A plasmonic nanosensor for lipase activity based on enzyme-controlled gold nanoparticles growth in situ

Abstract

A plasmonic nanosensor for lipase activity was developed based on one-pot nanoparticle growth. Tween 80 was selected not only as the substrate for lipase recognition but also as the reducing and stabilizing agent for the sensor fabrication.
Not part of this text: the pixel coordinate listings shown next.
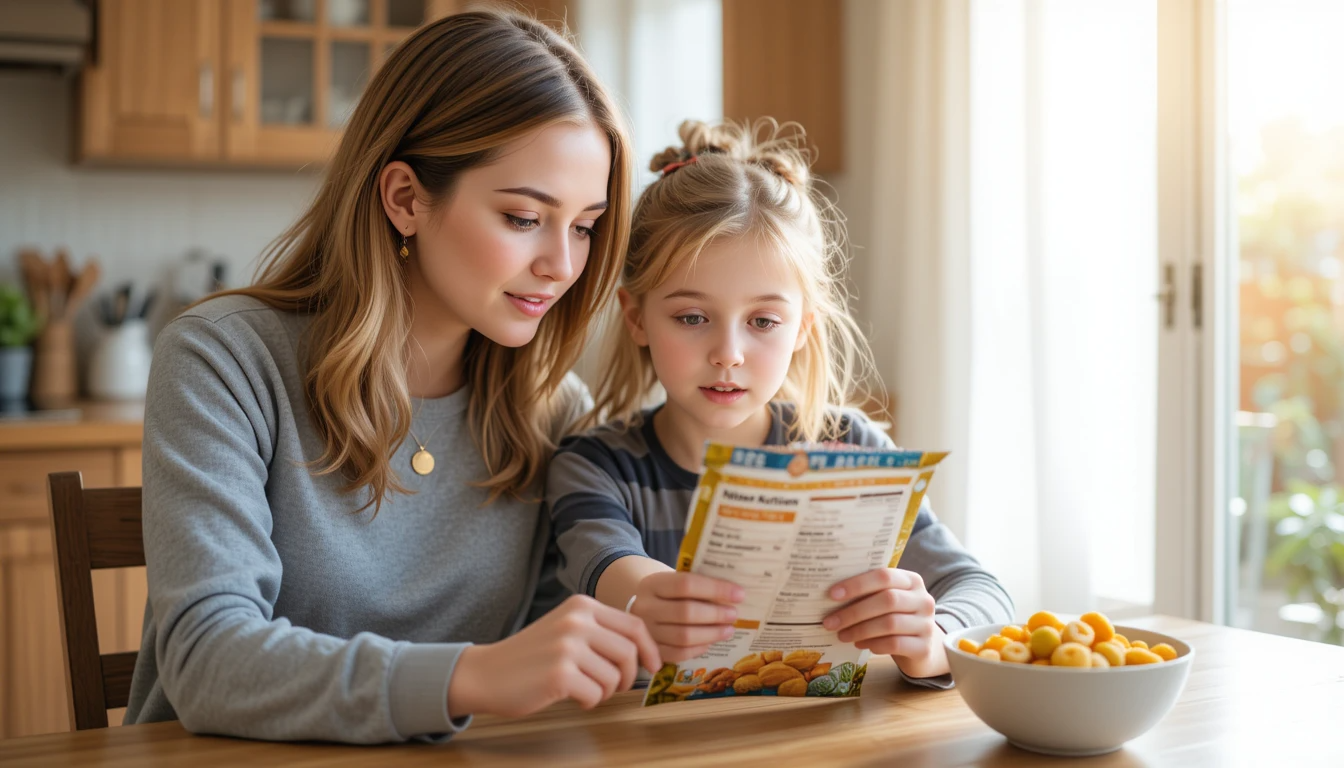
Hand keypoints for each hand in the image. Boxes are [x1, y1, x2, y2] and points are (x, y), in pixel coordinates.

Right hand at [447, 595, 660, 717]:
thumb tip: (644, 651)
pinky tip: (571, 697)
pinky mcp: (559, 674)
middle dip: (627, 676)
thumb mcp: (566, 629)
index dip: (650, 649)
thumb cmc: (531, 656)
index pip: (634, 625)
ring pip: (614, 677)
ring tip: (585, 689)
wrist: (486, 673)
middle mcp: (577, 621)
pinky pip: (595, 695)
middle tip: (614, 687)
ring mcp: (567, 647)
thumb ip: (600, 631)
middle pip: (629, 652)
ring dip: (605, 691)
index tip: (653, 666)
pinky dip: (589, 702)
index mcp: (582, 606)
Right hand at [630, 571, 744, 662]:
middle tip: (734, 614)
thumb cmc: (667, 594)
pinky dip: (698, 649)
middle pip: (686, 612)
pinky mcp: (650, 651)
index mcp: (653, 583)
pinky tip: (710, 642)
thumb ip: (698, 585)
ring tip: (728, 630)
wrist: (641, 609)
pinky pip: (678, 654)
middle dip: (715, 614)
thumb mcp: (675, 581)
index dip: (715, 589)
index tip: (739, 594)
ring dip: (711, 634)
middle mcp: (645, 607)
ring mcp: (646, 632)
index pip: (686, 584)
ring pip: (683, 637)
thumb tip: (734, 593)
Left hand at [822, 568, 948, 678]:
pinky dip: (873, 644)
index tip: (832, 594)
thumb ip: (868, 594)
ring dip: (860, 630)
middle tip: (830, 622)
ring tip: (842, 635)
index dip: (857, 584)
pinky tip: (860, 644)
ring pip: (889, 623)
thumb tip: (831, 596)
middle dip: (854, 611)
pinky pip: (895, 644)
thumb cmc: (896, 618)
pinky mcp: (923, 647)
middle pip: (887, 600)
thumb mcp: (886, 601)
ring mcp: (926, 624)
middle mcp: (923, 600)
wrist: (921, 647)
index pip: (884, 576)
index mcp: (911, 581)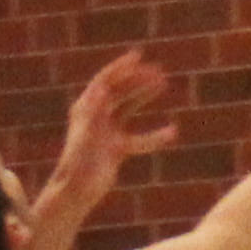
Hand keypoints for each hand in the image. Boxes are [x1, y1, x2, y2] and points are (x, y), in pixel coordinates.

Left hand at [55, 50, 174, 196]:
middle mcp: (95, 117)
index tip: (139, 57)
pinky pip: (139, 139)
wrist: (77, 192)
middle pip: (118, 91)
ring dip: (144, 96)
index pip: (104, 81)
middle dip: (137, 79)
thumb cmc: (78, 165)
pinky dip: (155, 136)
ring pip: (129, 109)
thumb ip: (94, 111)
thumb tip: (103, 88)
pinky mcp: (115, 149)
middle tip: (159, 71)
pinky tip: (173, 134)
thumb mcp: (86, 135)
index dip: (120, 67)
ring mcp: (106, 132)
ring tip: (163, 84)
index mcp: (85, 108)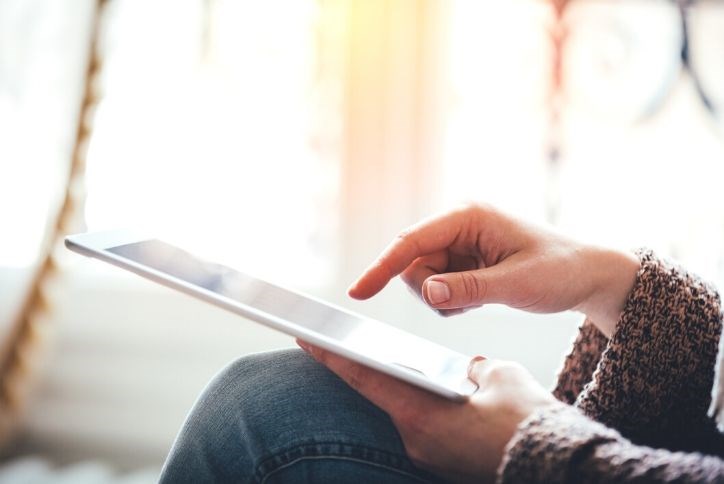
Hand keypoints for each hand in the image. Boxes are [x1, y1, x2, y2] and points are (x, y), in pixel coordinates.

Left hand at [298, 340, 557, 482]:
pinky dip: (419, 406)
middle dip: (363, 369)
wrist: (555, 468)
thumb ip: (474, 367)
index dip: (332, 356)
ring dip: (395, 389)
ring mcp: (427, 455)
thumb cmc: (527, 423)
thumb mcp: (501, 377)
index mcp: (420, 414)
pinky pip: (421, 427)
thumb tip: (468, 371)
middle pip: (379, 396)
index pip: (364, 379)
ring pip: (401, 412)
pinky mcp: (441, 462)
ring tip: (386, 359)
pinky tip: (430, 391)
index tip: (305, 339)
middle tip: (338, 340)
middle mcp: (415, 439)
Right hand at [348, 203, 639, 336]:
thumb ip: (467, 288)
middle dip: (431, 291)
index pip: (412, 242)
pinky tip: (481, 298)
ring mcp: (460, 244)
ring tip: (482, 298)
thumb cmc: (560, 270)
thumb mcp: (515, 283)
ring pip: (423, 279)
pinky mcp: (463, 261)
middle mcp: (459, 225)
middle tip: (466, 301)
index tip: (357, 292)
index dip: (382, 268)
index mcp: (468, 216)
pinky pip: (438, 288)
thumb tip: (428, 293)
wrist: (587, 276)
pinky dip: (452, 301)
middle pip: (413, 264)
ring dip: (443, 298)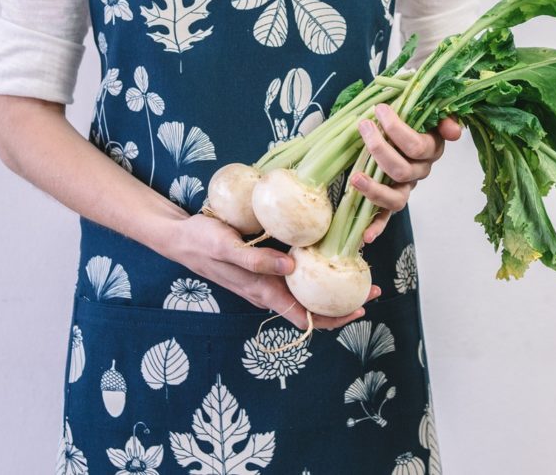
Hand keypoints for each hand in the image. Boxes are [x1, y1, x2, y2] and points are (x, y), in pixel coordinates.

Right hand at [165, 214, 380, 329]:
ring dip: (332, 287)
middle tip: (374, 287)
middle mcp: (268, 290)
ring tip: (359, 271)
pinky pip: (296, 276)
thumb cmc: (202, 241)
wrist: (182, 238)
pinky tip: (327, 254)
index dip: (334, 317)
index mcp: (262, 291)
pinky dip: (316, 270)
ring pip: (306, 292)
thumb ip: (255, 259)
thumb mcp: (226, 246)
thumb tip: (290, 267)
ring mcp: (267, 280)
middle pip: (312, 308)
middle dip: (344, 303)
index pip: (304, 316)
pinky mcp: (265, 266)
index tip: (360, 308)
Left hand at [352, 103, 461, 243]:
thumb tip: (453, 131)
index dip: (397, 129)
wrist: (405, 129)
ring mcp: (406, 188)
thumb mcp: (430, 112)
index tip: (379, 110)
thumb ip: (444, 118)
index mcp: (431, 150)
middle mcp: (420, 172)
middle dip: (380, 149)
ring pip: (396, 199)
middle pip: (402, 171)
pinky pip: (386, 217)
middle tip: (364, 127)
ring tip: (356, 177)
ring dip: (375, 190)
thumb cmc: (413, 118)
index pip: (417, 146)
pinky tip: (365, 237)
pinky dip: (377, 227)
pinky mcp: (391, 200)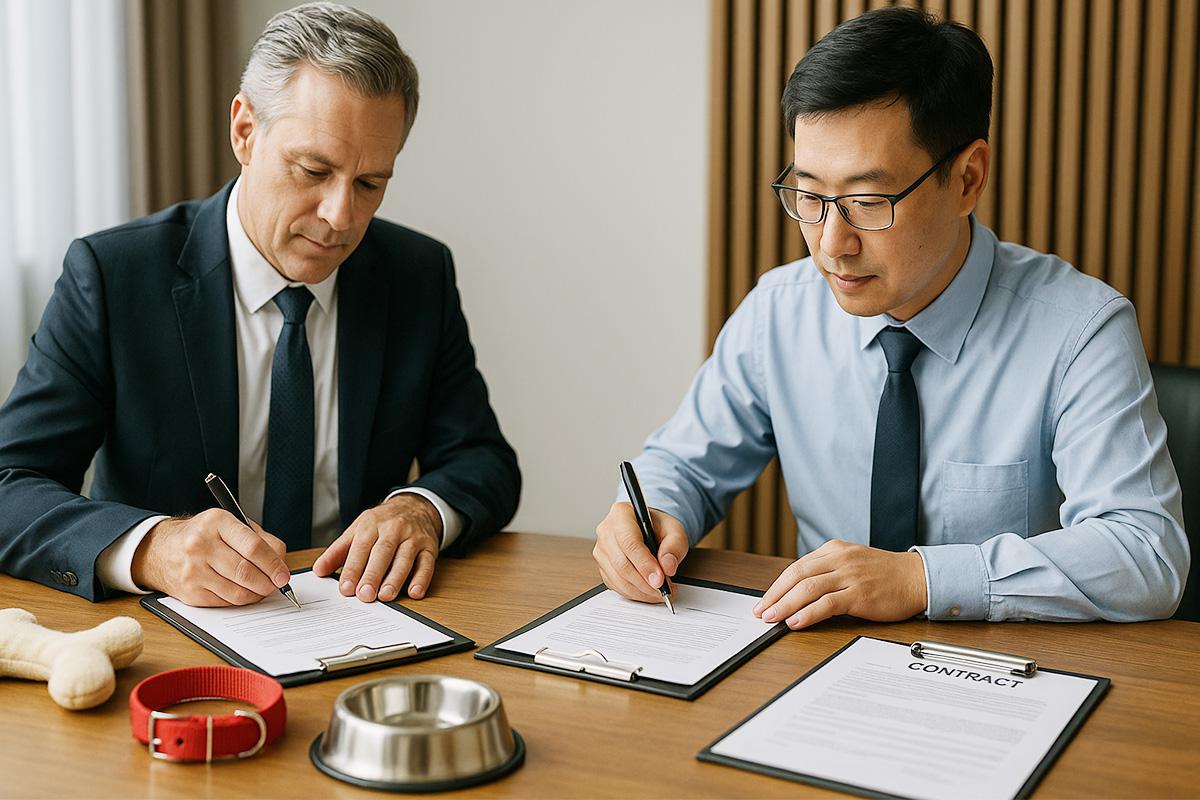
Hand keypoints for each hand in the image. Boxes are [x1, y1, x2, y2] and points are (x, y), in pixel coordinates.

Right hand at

The different molecular groups in Tween 80 could have different roles in the fabrication procedure; the H₂O₂ produced by the autoxidation of the ethylene oxide subunits in Tween 80 could reduce the AuCl₄⁻ ions to Au atoms, meanwhile, the lipase could hydrolyze its carboxyl ester bond, which could, in turn, control the rate of nucleation of the gold nanoparticles (AuNPs) and tailor the localized surface plasmon resonance (LSPR) of the AuNP transducers. The color changes, which depend on the absence or presence of the lipase, could be used to sense the lipase activity. A linear response ranging from 0.025 to 4 mg mL⁻¹ and a detection limit of the lipase as low as 3.47 μg mL⁻¹ were achieved. This strategy circumvents the problems encountered by general enzyme assays that require sophisticated instruments and complicated assembling steps. The methodology can benefit the assays of heterogeneous-catalyzed enzymes.